[SUPPLIED INFORMATION]

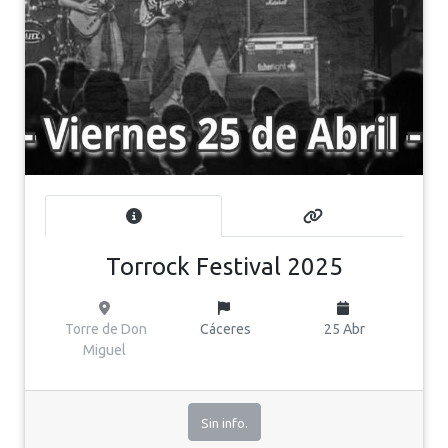
Torrock Festival 2025
Torre de Don
Cáceres
25 Abr
Miguel
Sin info.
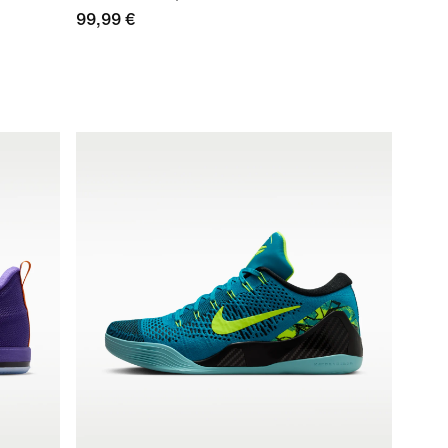
99,99 €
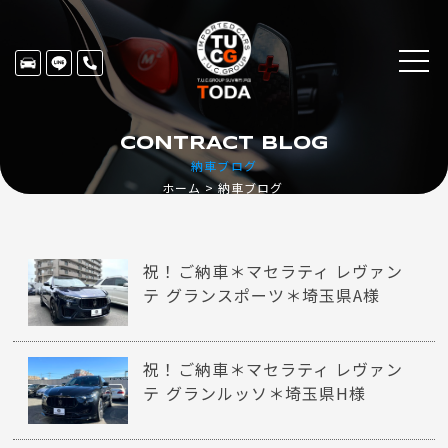
CONTRACT BLOG
納車ブログ
ホーム
納車ブログ
祝！ご納車＊マセラティ レヴァン
テ グランスポーツ＊埼玉県A様
祝！ご納車＊マセラティ レヴァン
テ グランルッソ＊埼玉県H様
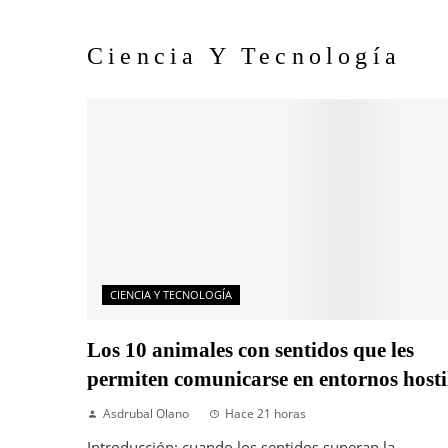
Ciencia Y Tecnología
CIENCIA Y TECNOLOGÍA
Los 10 animales con sentidos que les
permiten comunicarse en entornos hosti
Asdrubal Olano
Hace 21 horas
Introducción: cuando los sentidos superan la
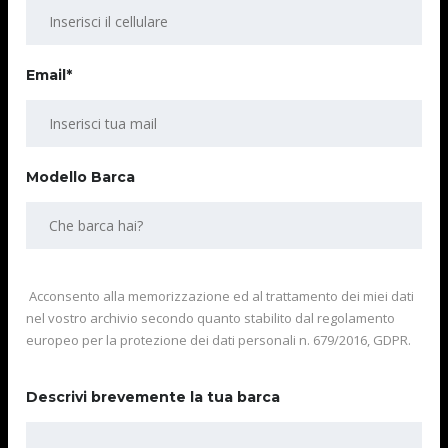
Email*
Modello Barca
Acconsento alla memorizzazione ed al trattamento dei miei dati
nel vostro archivio secondo quanto stabilito dal regolamento
europeo per la protezione dei dati personali n. 679/2016, GDPR.
Descrivi brevemente la tua barca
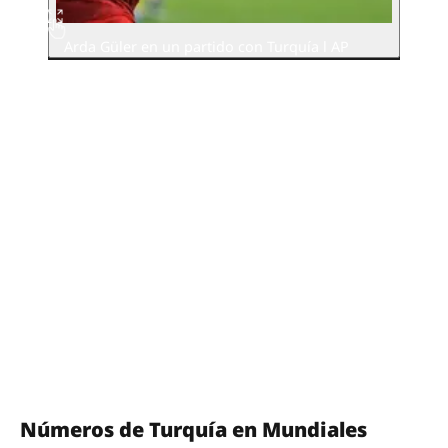
Arda Güler en un partido con Turquía l AP
Números de Turquía en Mundiales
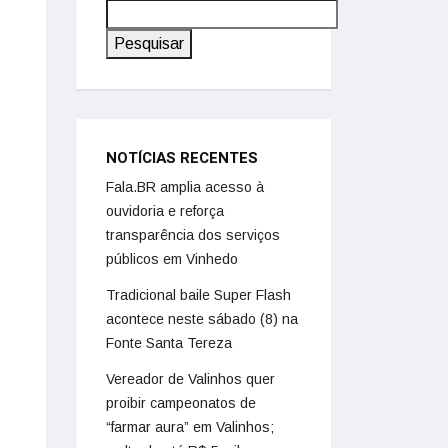
Pesquisar
NOTÍCIAS RECENTES
Fala.BR amplia acesso à
ouvidoria e reforça
transparência dos serviços
públicos em Vinhedo
Tradicional baile Super Flash
acontece neste sábado (8) na
Fonte Santa Tereza
Vereador de Valinhos quer
proibir campeonatos de
“farmar aura” em Valinhos;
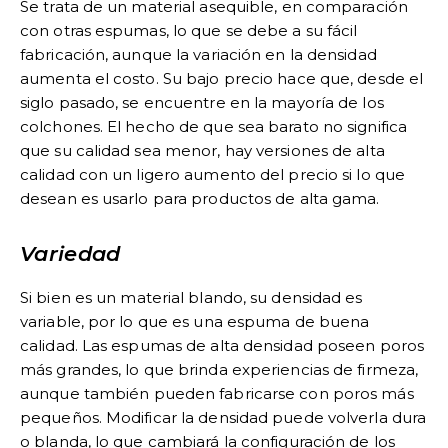
Se trata de un material asequible, en comparación
con otras espumas, lo que se debe a su fácil
fabricación, aunque la variación en la densidad
aumenta el costo. Su bajo precio hace que, desde el
siglo pasado, se encuentre en la mayoría de los
colchones. El hecho de que sea barato no significa
que su calidad sea menor, hay versiones de alta
calidad con un ligero aumento del precio si lo que
desean es usarlo para productos de alta gama.
Variedad
Si bien es un material blando, su densidad es
variable, por lo que es una espuma de buena
calidad. Las espumas de alta densidad poseen poros
más grandes, lo que brinda experiencias de firmeza,
aunque también pueden fabricarse con poros más
pequeños. Modificar la densidad puede volverla dura
o blanda, lo que cambiará la configuración de los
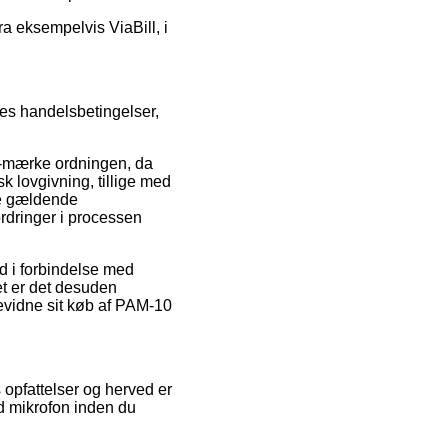
fra eksempelvis ViaBill, i
res handelsbetingelser,
e-mærke ordningen, da
k lovgivning, tillige med
de gældende
ordringer i processen
nd i forbindelse med
et er det desuden
bevidne sit køb af PAM-10
 opfattelser og herved er
 mikrofon inden du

[/SUPPLIED INFORMATION]

PROBLEM TO WORK ON:
Reproduce the text from all of the rows above, line for line and unchanged. Leave the pictures out.

RESULT OF THIS EXERCISE:
Torrock Festival 2025
Torre de Don
Cáceres
25 Abr
Miguel
Sin info.
99,99 €
CONTRACT BLOG
納車ブログ
ホーム
納車ブログ
祝！ご納車＊マセラティ レヴァン
テ グランスポーツ＊埼玉県A様
祝！ご納車＊マセラティ レヴァン
テ グランルッソ＊埼玉県H様
Ciencia Y Tecnología
CIENCIA Y TECNOLOGÍA
Los 10 animales con sentidos que les
permiten comunicarse en entornos hosti
Asdrubal Olano
Hace 21 horas
Introducción: cuando los sentidos superan la
Email*
Modello Barca
Acconsento alla memorizzazione ed al trattamento dei miei dati
nel vostro archivio secondo quanto stabilito dal regolamento
europeo per la protezione dei dati personali n. 679/2016, GDPR.
Descrivi brevemente la tua barca
Arda Güler en un partido con Turquía l AP
Números de Turquía en Mundiales
Pesquisar
NOTÍCIAS RECENTES
Fala.BR amplia acesso à
ouvidoria e reforça
transparência dos serviços
públicos em Vinhedo
Tradicional baile Super Flash
acontece neste sábado (8) na
Fonte Santa Tereza
Vereador de Valinhos quer
proibir campeonatos de
“farmar aura” em Valinhos;
Se trata de un material asequible, en comparación
con otras espumas, lo que se debe a su fácil
fabricación, aunque la variación en la densidad
aumenta el costo. Su bajo precio hace que, desde el
siglo pasado, se encuentre en la mayoría de los
colchones. El hecho de que sea barato no significa
que su calidad sea menor, hay versiones de alta
calidad con un ligero aumento del precio si lo que
desean es usarlo para productos de alta gama.
Variedad
Si bien es un material blando, su densidad es
variable, por lo que es una espuma de buena
calidad. Las espumas de alta densidad poseen poros
más grandes, lo que brinda experiencias de firmeza,
aunque también pueden fabricarse con poros más
pequeños. Modificar la densidad puede volverla dura
o blanda, lo que cambiará la configuración de los
fra eksempelvis ViaBill, i
res handelsbetingelser,
e-mærke ordningen, da
k lovgivning, tillige med
de gældende
ordringer i processen
nd i forbindelse med
et er det desuden
bevidne sit køb af PAM-10
 opfattelser og herved er
 mikrofon inden du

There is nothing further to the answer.